==== Selection ====

Spalding Surname Meaning, History & Origin

Spalding Surname Meaning

Spalding is a place name in the fens of south Lincolnshire, derived originally from the Spalding tribe who lived there.  Spalding appeared as a place name as Spallinge in the Domesday book of 1086 and Spaldingis in the Lincolnshire survey of 1115 and as a surname as Spalding in 1273.

The surnames Spalding and Spaulding are both to be found in America. Spauldings there outnumber Spaldings by roughly two to one.

Spalding Surname Resources on The Internet

Spalding and Spaulding Surname Ancestry

  • from England (East Anglia) and Scotland (Perthshire)
  • to America

England.  The first referenced Spalding individual was a Ralph de Spalding who was granted a property deed in 1273.  The wool merchant William de Spalding was elected to Parliament in 1327.   Peter Spalding was recorded at the border town of Berwick in 1318.

The Spalding name spread to Norfolk and Suffolk and larger numbers were recorded there than in Lincolnshire.  Spalding was already cropping up in Suffolk villages near Bury St. Edmonds and Framlingham in Elizabethan times.  By the early 1600’s the name was also to be found in London and further north in the town of York.

Scotland.  There was a Spalding clan in Scotland, taking its name from the Lincolnshire village of Spalding. The first of this clan was the Peter Spalding who helped the Scottish supporters of Robert the Bruce take Berwick in 1318.  As a reward, he was granted lands in Forfarshire (now Angus).

Prominent in later generations were the Spaldings of Ashintully in Perthshire.  However, in the 1700’s this family followed the Jacobite cause, lost their lands, and dispersed. Some of these Spaldings ended up in Georgia and Jamaica. Others had earlier departed for Sweden and Pomerania in Germany.  Andrew Spalding departed with his family to Michigan in 1843; and, forty years later, William Spalding left for Australia.

====

● **What to produce**: According to the Spalding surname history, what did Peter Spalding receive as a reward for helping take Berwick in 1318?

==== Record set ====

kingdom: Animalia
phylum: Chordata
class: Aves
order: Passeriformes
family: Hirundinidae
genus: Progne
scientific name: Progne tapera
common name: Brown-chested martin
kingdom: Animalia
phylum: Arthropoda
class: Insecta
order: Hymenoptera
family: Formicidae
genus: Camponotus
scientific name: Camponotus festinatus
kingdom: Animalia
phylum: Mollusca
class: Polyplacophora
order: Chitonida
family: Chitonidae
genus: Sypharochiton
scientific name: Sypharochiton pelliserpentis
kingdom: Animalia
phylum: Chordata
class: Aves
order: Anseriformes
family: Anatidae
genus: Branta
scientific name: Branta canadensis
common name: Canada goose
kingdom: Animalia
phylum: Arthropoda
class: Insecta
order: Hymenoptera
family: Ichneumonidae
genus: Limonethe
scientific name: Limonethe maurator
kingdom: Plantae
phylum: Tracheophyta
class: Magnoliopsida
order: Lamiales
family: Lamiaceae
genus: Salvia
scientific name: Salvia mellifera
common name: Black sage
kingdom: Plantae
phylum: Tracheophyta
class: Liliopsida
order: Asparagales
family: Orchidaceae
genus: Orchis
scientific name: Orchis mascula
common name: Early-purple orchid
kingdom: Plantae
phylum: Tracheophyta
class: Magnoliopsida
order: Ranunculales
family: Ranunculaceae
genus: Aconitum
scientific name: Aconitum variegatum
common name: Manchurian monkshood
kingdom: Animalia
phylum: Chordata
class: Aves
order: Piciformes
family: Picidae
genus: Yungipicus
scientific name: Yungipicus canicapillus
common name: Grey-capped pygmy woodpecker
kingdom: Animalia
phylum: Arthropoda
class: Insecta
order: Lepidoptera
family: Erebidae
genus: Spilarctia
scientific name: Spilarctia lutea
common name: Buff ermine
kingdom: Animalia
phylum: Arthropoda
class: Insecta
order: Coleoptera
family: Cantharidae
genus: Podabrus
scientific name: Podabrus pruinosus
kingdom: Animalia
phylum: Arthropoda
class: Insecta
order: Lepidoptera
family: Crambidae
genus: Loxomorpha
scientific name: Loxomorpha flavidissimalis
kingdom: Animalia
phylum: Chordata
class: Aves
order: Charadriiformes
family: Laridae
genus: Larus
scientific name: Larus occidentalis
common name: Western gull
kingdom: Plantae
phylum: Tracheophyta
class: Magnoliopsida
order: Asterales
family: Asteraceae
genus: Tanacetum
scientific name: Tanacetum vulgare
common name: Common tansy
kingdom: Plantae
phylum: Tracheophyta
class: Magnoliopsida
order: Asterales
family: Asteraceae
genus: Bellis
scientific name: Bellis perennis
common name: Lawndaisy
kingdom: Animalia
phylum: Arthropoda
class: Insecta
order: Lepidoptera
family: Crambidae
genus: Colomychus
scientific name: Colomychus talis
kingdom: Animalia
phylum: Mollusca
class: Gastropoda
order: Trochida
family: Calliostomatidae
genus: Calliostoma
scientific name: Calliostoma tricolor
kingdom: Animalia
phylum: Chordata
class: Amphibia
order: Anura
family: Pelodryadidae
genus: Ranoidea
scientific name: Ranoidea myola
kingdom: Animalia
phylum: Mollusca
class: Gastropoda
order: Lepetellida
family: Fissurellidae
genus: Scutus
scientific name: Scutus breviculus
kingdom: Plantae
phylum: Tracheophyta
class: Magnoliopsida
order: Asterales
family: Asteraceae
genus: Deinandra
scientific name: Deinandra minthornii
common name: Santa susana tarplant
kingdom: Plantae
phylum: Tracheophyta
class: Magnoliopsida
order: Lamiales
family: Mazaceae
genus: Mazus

====

● **Task answer**: He was granted lands in Forfarshire (now Angus).